Il en est résulté un document d’ensemble pour la Faculté et des feuilles de route pour chaque unité académique. La période visée va de 2009 à 2013. Nous sommes rendus à mi-parcours. Il est donc approprié de faire le point sur les actions entreprises, les réalisations et le chemin qui reste à parcourir, sachant que des ajustements s’imposent.

Mais revenons sur quelques repères. Un plan stratégique propose une vision d’ensemble qui met en cohérence et hiérarchise les intentions et les instruments mis en œuvre par la Faculté et/ou les départements et écoles. Cela permet de définir une approche générale dirigée vers l’action et les dispositifs à mettre en place.

Cet exercice vise à échapper aux activités quotidiennes en prenant du recul et en définissant un cadre de réflexion pour apprécier les situations particulières posées dans leur temporalité. Il est pertinent tout autant en période marquée d’insuffisances de ressources qu’en situations de marges de manœuvres anticipées.

Le champ de la réflexion est large. Il couvre les principales activités liées à notre mission : pensons aux activités de formation (à tous les niveaux), aux effectifs étudiants, à la recherche, au rayonnement institutionnel et aux réseaux internationaux. Cela nous a amené notamment à nous interroger sur l’intérêt de nouveaux programmes, sur la pondération de l’investissement entre les programmes de premier cycle ou d’études supérieures ou encore entre la formation recherche ou la formation appliquée (voire professionnelle). Cette réflexion porte sur l’environnement immédiat, la concurrence et les alliances stratégiques possibles avec d’autres unités ou des partenaires (internes ou externes).

Cet exercice suppose que nous puissions, autant à l’échelle facultaire que départementale, avoir une vision lucide et circonstanciée de notre identité, comme unité académique. Certaines interrogations sont sous-jacentes : qui sommes-nous ? quelles sont nos capacités (pour l’ensemble des fonctions de l’institution) ? quels problèmes voulons-nous résoudre ? quelles sont nos priorités ? où allouer nos ressources ? quels résultats voulons-nous obtenir et comment nous y prendre ?

En somme, il s’agit de prendre la mesure de nos forces, des menaces, de nos intérêts stratégiques et des moyens à mettre en œuvre pour réaliser nos objectifs. Là-dessus, on n’invente rien. Je me réfère à la méthode SWOT. Je note d’ailleurs que la Faculté des arts et des sciences de l’Université de Toronto y a également eu recours récemment pour élaborer son dernier plan stratégique.

L’action doit être posée dans le temps. Introduire la temporalité dans l’ordre des priorités, cela signifie établir un calendrier réaliste et ordonner les actions à entreprendre. Pour ce faire, on doit garder à l’esprit certaines relations simples et s’en servir pour définir les priorités.

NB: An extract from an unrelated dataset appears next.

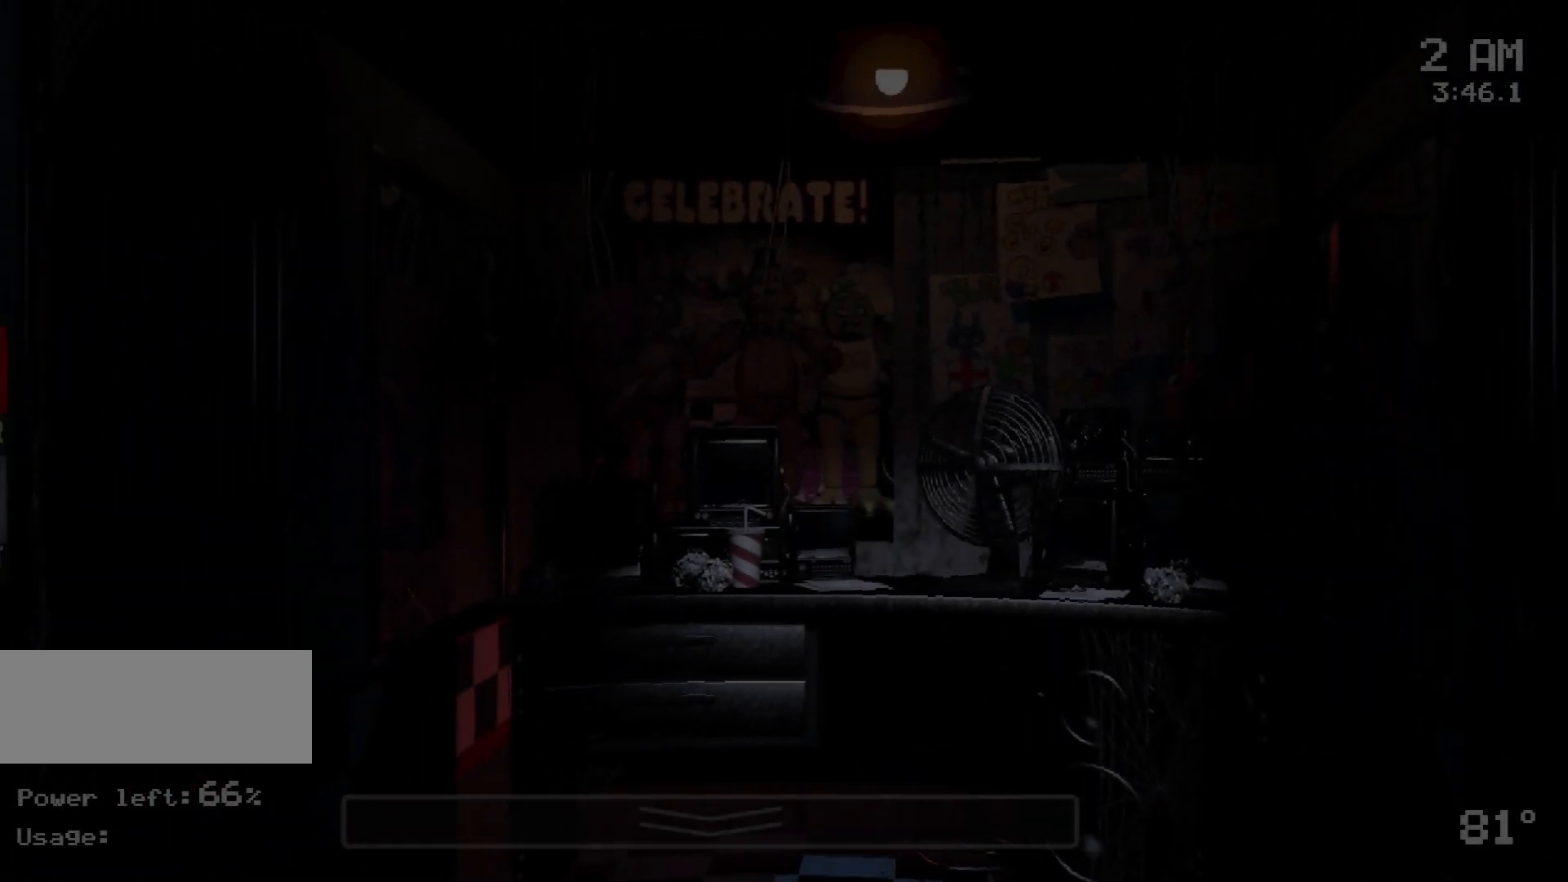
{"keys": [], "mouse": [], "events": [[50, "mouse_left", "down"], [150, "mouse_left", "up"], [183, "mouse_left", "down"], [283, "mouse_left", "up"]]}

Par exemple, on peut mettre en balance : «le moins d’effort»/«le maximum d’impact», «le plus de valeur pour l’organisation»/«les ressources à consentir», mais cela suppose une idée assez claire des forces internes à partir desquelles on peut construire ou des faiblesses qui doivent être corrigées ou contournées, ou encore de la façon de s’y prendre pour atteindre les objectifs et de qui fera quoi et quand. De là, on peut distinguer ce qui est urgent, ainsi que le court et le moyen terme, les secteurs et disciplines, de même que les «fenêtres d’opportunité».

Le plan stratégique permet d’identifier des paramètres sur la base desquelles on travaille, mais ce n’est en rien un cadre rigide. C’est également l’occasion de développer un discours sur nous-mêmes et d’ouvrir les perspectives et ambitions qui nous animent. Il ne faut surtout pas y voir un exercice bureaucratique concocté dans des officines obscures.

C’est pour cette raison que nous avons lancé l’opération, il y a deux ans, par une consultation de toutes les unités académiques et que nous sommes retournés pour échanger sur les propositions, aussi bien générales que spécifiques, que nous faisions.

C’est pour la même raison que s’engage actuellement un cycle de rencontres avec les mêmes assemblées départementales pour faire le point sur nos réalisations (qui ne sont pas modestes), pour comprendre les défis à relever et partager les aspirations actuelles. En d’autres termes, depuis le début la planification stratégique est conçue comme un exercice basé sur une communication large avec notre communauté facultaire, une communication qui passe par nos instances et par le contact direct.

En ce sens, c’est l’occasion de construire une vision partagée, partagée au sein de la Faculté, mais également avec l’ensemble de notre institution.